*Excerto para ler:*
=====

Hoje o Gil encontrou-se com o Nuno Aleluia, vocalista dos esfera, para mais um Encontrei-te na Esquina ;-) 

Qual é a tua primeira memória?
Quando era miúdo, dormia imensas vezes na casa da minha avó. Lembro-me de estar a ter um sonho bastante vívido (sobre o quê…? Não me lembro ao certo…) e de ter acordado na casa da minha avó. Sei que não é muito espetacular, mas recordo-me disso com uma certa ilusão, quase como se tivesse sido o momento onde “me tornei”, onde ganhei consciência e comecei a viver… Apesar de já ter três anos!

O que é uma ideia?
Uma ideia… Hmm… É um momento de personificação: onde cada um de nós se apropria de um qualquer agregado de conjecturas, damos-lhe formas e feitios sobre uma interpretação inteiramente nossa. Por isso é que parece que umas nunca se param de repetir, porque já foram tidas por outras pessoas, o que faz delas ideias completamente diferentes. São uma coisa inseparável do processo criativo e, para mim, todo o processo criativo tem como modelo a intenção. É imensurável, eu sei, mas é a intenção que define qual o aspecto das ideias e de que maneira são nossas.

O que gostarias de preservar?
Gostava de preservar duas coisas: a minha identidade e o meu parecer da arte. Querer ser artista é sempre uma actividade egoísta: encontram-se grandes valores nas coisas que são nossas, valores que achamos grandes que chegue para merecerem ser partilhados. Em relação ao meu parecer da arte: quando crio música acabo sempre por lhe dar uma estética muito própria. Imagino que isso seja o meu parecer da arte, o que idilicamente acredito que a música devia ser.

Conta-me uma história.

=====

*Instruções da tarefa:*
Repete, sem alterar nada, o trecho da entrevista entre "O que é uma" e "gostarias de preservar?", ambos incluídos.

*Entradas guardadas:*
=====

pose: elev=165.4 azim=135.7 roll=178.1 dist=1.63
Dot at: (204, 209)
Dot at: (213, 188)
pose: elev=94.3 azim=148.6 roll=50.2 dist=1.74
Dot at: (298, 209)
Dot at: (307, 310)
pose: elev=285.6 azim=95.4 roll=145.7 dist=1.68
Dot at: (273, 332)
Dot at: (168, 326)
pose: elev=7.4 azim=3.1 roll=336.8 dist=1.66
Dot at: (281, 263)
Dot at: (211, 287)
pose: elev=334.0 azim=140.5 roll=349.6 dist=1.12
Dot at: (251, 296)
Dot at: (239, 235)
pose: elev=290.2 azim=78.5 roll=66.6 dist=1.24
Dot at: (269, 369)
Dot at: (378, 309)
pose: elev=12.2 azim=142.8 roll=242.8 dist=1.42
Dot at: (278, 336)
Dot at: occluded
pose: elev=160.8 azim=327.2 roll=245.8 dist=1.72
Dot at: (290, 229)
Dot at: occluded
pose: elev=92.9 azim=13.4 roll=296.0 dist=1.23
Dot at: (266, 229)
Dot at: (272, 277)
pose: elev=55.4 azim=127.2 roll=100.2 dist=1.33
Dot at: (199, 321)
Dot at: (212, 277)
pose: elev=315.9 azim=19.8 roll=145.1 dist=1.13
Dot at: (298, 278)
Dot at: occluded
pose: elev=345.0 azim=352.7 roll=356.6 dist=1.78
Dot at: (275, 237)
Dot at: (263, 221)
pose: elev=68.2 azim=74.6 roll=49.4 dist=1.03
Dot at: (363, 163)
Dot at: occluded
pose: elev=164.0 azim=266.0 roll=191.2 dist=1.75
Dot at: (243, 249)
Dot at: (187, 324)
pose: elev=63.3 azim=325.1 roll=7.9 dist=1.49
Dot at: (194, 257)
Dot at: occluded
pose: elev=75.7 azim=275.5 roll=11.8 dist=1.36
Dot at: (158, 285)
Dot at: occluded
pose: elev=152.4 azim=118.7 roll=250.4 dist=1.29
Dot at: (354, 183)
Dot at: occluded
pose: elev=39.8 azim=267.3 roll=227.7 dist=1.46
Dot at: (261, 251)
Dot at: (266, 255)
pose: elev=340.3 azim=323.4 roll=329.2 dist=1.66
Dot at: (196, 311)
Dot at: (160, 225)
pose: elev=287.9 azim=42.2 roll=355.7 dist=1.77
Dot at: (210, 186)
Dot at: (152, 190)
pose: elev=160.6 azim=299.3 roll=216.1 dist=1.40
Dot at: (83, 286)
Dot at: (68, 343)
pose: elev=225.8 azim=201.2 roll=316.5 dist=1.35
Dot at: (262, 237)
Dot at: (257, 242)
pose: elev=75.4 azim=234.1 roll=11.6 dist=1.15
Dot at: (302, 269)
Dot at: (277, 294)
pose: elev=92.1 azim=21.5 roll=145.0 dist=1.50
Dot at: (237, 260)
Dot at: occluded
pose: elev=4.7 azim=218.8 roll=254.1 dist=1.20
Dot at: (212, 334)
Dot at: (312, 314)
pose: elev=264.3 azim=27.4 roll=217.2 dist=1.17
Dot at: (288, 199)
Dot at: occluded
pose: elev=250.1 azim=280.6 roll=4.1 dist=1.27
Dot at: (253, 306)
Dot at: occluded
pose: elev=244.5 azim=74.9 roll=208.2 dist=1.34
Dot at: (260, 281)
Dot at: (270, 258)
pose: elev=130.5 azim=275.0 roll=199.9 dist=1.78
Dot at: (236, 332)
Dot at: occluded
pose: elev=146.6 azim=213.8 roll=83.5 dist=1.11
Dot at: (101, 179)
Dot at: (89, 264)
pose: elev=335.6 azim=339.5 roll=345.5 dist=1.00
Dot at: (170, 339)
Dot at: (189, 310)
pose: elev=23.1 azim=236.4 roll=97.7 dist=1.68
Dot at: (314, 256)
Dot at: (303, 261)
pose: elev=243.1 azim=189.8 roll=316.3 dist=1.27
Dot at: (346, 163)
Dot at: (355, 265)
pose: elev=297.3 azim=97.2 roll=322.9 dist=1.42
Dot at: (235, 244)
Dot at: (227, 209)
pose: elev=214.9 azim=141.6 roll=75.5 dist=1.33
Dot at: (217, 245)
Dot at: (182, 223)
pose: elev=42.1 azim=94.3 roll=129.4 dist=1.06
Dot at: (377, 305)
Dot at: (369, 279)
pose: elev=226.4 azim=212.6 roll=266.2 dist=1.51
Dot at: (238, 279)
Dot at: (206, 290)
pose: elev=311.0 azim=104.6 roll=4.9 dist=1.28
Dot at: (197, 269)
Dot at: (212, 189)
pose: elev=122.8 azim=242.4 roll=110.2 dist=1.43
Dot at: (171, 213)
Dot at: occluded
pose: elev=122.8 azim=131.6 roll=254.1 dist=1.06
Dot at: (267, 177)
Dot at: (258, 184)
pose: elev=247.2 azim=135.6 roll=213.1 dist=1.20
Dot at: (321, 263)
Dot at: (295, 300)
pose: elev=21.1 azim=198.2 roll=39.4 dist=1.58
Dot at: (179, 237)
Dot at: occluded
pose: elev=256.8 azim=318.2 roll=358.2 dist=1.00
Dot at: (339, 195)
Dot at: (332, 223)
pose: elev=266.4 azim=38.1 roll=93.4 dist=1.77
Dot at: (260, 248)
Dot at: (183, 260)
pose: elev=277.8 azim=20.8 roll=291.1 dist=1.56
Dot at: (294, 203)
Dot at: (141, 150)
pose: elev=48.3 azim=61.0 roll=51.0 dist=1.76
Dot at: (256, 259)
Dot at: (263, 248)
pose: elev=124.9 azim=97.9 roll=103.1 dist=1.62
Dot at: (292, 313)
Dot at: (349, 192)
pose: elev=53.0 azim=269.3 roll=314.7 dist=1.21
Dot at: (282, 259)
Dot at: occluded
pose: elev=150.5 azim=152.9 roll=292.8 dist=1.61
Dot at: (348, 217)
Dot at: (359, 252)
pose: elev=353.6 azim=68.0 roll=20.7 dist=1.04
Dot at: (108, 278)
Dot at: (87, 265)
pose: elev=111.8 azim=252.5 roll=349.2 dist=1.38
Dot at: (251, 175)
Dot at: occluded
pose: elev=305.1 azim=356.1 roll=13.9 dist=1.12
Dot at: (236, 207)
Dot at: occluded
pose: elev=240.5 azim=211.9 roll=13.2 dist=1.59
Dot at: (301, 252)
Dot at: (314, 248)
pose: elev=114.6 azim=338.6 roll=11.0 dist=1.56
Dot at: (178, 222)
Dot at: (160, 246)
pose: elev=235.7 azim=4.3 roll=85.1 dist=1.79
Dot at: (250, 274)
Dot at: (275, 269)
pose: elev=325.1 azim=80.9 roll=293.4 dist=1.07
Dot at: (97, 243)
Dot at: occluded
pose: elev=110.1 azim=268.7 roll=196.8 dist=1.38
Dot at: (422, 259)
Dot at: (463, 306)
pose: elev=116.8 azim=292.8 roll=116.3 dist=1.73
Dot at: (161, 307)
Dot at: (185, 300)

=====

*Tarefa concluída:*
O que é uma ideia?
Uma ideia… Hmm… É um momento de personificação: onde cada um de nós se apropria de um qualquer agregado de conjecturas, damos-lhe formas e feitios sobre uma interpretação inteiramente nossa. Por isso é que parece que umas nunca se param de repetir, porque já foram tidas por outras pessoas, o que faz delas ideias completamente diferentes. São uma coisa inseparável do processo criativo e, para mim, todo o processo criativo tem como modelo a intenção. É imensurável, eu sei, mas é a intenção que define qual o aspecto das ideias e de que maneira são nossas.

O que gostarias de preservar?